* [Task to complete] Write out the lines below from the first one through the line containing "h=9 m=18 s=54", changing every "Watch" to "Wristwatch" and leaving all else as it is. Give only those lines.

* [Data]

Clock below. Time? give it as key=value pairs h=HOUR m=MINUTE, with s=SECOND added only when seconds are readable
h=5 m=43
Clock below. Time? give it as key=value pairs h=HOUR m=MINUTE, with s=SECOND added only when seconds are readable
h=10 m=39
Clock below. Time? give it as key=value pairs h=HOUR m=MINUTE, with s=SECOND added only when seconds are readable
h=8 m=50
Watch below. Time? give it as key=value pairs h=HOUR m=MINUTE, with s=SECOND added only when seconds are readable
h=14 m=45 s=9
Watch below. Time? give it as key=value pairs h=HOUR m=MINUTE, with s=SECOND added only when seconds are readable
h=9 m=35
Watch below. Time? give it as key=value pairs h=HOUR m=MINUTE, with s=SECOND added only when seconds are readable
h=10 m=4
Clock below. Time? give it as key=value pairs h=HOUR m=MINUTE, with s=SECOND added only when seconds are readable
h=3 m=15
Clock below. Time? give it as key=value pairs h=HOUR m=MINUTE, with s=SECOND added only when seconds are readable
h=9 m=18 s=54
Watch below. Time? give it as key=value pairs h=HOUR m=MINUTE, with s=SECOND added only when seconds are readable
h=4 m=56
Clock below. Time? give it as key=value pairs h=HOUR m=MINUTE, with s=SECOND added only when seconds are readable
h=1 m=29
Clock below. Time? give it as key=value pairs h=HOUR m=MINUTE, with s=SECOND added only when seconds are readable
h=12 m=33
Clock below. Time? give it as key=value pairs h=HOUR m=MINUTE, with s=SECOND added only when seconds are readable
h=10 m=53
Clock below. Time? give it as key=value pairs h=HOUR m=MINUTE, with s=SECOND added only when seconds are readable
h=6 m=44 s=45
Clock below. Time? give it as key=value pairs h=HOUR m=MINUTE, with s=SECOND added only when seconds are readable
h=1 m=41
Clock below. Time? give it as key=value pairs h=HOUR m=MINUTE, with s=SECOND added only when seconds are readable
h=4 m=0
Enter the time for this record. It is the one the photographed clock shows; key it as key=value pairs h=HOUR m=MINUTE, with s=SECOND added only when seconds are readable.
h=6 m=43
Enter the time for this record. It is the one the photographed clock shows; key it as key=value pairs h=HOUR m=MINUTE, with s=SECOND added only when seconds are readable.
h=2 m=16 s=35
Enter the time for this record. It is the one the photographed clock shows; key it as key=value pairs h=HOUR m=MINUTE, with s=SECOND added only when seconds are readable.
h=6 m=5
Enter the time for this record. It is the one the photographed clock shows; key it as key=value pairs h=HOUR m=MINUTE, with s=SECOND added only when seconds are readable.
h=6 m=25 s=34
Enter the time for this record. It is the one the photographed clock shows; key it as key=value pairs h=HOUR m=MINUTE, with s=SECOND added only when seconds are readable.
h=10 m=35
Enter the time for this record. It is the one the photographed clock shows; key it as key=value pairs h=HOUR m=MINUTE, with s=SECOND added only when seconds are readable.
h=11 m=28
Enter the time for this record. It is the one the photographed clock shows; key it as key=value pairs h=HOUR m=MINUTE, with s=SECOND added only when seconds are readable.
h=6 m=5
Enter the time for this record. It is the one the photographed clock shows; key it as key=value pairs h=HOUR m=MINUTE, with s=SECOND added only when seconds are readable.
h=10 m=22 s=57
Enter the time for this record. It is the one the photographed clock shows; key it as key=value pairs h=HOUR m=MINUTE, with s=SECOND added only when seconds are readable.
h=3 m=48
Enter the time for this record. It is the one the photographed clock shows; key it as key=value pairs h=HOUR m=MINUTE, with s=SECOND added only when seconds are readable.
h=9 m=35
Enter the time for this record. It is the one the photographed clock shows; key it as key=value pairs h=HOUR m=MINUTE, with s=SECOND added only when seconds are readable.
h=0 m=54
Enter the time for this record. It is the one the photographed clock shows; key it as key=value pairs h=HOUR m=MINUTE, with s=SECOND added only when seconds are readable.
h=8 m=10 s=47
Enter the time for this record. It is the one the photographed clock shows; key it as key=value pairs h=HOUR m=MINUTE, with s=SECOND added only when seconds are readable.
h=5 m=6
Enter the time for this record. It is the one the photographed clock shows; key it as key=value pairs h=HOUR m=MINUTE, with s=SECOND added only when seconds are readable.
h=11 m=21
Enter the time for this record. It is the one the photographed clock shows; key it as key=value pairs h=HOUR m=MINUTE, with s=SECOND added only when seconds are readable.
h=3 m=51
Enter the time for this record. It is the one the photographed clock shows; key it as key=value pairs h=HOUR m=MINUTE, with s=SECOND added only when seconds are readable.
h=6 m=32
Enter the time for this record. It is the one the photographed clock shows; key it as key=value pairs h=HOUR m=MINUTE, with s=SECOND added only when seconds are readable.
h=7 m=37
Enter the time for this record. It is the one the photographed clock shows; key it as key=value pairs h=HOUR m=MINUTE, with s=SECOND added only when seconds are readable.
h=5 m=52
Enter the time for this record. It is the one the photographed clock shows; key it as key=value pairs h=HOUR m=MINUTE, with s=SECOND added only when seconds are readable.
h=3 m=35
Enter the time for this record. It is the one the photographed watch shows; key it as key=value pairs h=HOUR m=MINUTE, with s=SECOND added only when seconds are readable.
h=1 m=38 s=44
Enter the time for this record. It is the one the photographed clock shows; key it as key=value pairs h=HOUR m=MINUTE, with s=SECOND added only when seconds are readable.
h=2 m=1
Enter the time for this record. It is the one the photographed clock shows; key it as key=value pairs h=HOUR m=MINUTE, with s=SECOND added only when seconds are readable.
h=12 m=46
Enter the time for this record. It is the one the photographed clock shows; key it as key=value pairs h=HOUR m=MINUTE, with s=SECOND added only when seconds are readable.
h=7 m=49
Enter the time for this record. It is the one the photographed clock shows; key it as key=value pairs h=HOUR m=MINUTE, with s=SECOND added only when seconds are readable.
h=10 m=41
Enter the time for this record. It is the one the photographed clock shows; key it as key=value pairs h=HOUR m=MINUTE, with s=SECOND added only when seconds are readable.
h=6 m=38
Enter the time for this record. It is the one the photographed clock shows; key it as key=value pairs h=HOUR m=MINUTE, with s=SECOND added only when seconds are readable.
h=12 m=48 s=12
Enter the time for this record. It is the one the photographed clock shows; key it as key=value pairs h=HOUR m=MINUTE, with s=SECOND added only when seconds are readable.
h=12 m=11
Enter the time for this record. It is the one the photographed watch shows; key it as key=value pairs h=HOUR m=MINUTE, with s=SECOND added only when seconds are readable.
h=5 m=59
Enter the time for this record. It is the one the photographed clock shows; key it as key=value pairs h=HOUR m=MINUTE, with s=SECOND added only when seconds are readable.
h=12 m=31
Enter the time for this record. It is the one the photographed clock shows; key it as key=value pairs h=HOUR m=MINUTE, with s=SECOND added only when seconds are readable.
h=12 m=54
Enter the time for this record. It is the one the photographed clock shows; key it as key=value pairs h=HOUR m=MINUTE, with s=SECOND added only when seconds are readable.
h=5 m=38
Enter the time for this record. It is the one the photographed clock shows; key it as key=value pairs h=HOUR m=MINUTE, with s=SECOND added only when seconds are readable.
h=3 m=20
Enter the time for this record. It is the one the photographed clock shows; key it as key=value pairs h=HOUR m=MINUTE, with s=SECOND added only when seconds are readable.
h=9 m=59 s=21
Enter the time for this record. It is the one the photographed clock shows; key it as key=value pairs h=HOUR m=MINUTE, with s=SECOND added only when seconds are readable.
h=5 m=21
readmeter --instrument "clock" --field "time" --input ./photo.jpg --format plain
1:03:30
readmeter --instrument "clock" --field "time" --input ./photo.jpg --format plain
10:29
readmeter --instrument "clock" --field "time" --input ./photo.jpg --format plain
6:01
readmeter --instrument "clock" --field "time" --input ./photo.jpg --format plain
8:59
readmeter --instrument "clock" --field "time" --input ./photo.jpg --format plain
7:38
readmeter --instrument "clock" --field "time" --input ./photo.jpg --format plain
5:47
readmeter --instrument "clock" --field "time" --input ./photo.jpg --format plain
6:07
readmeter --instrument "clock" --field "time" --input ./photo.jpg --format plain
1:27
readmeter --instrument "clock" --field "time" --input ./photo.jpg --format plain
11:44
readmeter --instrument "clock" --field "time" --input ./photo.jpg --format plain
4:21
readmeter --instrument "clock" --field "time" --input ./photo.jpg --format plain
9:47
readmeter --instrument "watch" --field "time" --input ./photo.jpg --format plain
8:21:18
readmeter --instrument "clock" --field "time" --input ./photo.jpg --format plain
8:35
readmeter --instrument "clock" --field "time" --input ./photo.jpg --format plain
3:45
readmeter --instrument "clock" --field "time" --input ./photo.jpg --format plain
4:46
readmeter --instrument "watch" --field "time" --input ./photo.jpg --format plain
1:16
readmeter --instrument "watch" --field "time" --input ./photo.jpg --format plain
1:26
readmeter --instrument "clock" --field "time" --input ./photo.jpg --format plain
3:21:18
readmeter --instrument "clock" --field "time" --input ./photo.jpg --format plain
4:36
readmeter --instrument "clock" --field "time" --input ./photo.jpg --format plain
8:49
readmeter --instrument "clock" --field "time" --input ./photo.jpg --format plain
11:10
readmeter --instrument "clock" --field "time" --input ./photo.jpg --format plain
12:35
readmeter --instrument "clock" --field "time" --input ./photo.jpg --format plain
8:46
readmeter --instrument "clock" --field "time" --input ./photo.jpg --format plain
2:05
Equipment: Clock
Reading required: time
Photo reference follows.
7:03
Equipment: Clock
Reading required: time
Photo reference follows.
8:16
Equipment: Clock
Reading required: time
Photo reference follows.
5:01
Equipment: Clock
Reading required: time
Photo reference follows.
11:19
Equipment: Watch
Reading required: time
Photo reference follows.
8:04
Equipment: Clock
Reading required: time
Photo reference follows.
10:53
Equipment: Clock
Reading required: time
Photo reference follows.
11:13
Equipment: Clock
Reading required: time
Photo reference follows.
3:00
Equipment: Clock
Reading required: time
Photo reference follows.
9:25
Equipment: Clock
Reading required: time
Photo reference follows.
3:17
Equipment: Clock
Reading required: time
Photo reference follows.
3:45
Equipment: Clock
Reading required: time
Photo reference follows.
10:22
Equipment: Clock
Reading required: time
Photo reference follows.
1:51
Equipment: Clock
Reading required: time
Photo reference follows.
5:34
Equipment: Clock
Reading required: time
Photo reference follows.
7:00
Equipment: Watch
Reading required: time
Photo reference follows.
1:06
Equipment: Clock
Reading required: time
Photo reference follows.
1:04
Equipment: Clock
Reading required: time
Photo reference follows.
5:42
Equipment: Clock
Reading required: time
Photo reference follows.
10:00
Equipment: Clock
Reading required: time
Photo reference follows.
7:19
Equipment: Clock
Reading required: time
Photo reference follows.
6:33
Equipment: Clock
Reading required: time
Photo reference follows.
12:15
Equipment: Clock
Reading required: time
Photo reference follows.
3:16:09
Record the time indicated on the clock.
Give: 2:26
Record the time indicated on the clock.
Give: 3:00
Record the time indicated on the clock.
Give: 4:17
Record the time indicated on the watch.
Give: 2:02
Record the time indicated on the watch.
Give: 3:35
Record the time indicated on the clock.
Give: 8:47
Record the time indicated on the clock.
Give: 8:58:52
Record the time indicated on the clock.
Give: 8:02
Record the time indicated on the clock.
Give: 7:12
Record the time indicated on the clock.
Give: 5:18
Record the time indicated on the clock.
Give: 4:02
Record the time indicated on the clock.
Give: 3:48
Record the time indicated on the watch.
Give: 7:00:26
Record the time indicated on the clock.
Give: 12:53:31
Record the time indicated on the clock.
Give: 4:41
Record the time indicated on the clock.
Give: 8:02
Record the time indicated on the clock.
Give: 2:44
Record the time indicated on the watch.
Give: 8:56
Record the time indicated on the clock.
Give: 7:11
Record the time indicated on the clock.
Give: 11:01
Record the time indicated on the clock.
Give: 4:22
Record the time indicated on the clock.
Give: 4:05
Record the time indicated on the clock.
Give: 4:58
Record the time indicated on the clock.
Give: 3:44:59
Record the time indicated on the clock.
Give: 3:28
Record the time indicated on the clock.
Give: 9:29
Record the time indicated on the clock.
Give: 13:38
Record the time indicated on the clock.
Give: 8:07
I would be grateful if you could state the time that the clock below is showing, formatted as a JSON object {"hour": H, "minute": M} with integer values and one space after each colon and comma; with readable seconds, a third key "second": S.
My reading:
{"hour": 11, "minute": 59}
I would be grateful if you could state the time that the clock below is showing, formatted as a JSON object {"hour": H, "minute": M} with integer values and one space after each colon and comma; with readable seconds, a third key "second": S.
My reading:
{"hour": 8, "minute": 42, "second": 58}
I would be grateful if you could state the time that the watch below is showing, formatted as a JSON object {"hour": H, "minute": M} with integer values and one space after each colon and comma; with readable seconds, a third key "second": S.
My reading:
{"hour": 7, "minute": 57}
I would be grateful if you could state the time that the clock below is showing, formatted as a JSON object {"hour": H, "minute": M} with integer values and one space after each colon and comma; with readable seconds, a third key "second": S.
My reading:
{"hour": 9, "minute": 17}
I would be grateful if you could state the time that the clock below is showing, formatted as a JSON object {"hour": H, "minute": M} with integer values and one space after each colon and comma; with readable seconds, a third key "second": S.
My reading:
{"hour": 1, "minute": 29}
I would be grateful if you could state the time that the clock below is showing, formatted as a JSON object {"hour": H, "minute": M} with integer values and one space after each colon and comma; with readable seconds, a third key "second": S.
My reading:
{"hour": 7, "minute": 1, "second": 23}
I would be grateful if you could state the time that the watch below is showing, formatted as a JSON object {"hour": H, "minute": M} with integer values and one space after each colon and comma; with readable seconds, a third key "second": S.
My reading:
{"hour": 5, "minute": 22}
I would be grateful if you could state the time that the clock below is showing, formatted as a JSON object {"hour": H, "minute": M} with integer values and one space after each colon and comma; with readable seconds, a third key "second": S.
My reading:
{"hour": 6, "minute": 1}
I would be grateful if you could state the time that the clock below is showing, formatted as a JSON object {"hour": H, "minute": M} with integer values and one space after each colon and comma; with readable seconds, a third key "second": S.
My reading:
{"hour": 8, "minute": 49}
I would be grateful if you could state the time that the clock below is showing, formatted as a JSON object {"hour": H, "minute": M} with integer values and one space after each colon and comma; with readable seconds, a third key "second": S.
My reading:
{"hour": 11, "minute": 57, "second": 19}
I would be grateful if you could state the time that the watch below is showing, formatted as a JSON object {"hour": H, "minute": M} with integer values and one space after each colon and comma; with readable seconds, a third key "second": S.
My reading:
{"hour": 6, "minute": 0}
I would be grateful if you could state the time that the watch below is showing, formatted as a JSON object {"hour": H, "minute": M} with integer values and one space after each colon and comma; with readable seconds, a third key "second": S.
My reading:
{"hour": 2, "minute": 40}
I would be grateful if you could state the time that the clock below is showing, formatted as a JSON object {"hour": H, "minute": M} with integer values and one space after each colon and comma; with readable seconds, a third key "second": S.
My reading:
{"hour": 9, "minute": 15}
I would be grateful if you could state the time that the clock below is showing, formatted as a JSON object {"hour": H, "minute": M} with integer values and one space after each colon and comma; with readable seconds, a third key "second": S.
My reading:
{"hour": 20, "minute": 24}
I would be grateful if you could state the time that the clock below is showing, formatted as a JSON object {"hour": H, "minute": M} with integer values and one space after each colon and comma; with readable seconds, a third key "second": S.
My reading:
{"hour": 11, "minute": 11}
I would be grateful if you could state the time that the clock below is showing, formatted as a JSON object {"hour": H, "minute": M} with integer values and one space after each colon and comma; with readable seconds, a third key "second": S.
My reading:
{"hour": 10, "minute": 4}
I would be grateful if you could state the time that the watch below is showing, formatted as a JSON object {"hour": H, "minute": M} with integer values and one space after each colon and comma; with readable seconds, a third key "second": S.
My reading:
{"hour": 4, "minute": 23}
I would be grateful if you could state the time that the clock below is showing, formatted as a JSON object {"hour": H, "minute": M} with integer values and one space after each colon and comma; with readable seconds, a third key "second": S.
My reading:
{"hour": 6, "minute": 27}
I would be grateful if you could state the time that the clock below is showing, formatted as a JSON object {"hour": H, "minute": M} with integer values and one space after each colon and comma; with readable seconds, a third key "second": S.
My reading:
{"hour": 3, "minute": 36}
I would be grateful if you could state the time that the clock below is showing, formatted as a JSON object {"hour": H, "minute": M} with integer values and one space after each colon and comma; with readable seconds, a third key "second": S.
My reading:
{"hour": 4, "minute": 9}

* [Exercise output]
Clock below. Time? give it as key=value pairs h=HOUR m=MINUTE, with s=SECOND added only when seconds are readable
h=5 m=43
Clock below. Time? give it as key=value pairs h=HOUR m=MINUTE, with s=SECOND added only when seconds are readable
h=10 m=39
Clock below. Time? give it as key=value pairs h=HOUR m=MINUTE, with s=SECOND added only when seconds are readable
h=8 m=50
Wristwatch below. Time? give it as key=value pairs h=HOUR m=MINUTE, with s=SECOND added only when seconds are readable
h=14 m=45 s=9
Wristwatch below. Time? give it as key=value pairs h=HOUR m=MINUTE, with s=SECOND added only when seconds are readable
h=9 m=35
Wristwatch below. Time? give it as key=value pairs h=HOUR m=MINUTE, with s=SECOND added only when seconds are readable
h=10 m=4
Clock below. Time? give it as key=value pairs h=HOUR m=MINUTE, with s=SECOND added only when seconds are readable
h=3 m=15
Clock below. Time? give it as key=value pairs h=HOUR m=MINUTE, with s=SECOND added only when seconds are readable
h=9 m=18 s=54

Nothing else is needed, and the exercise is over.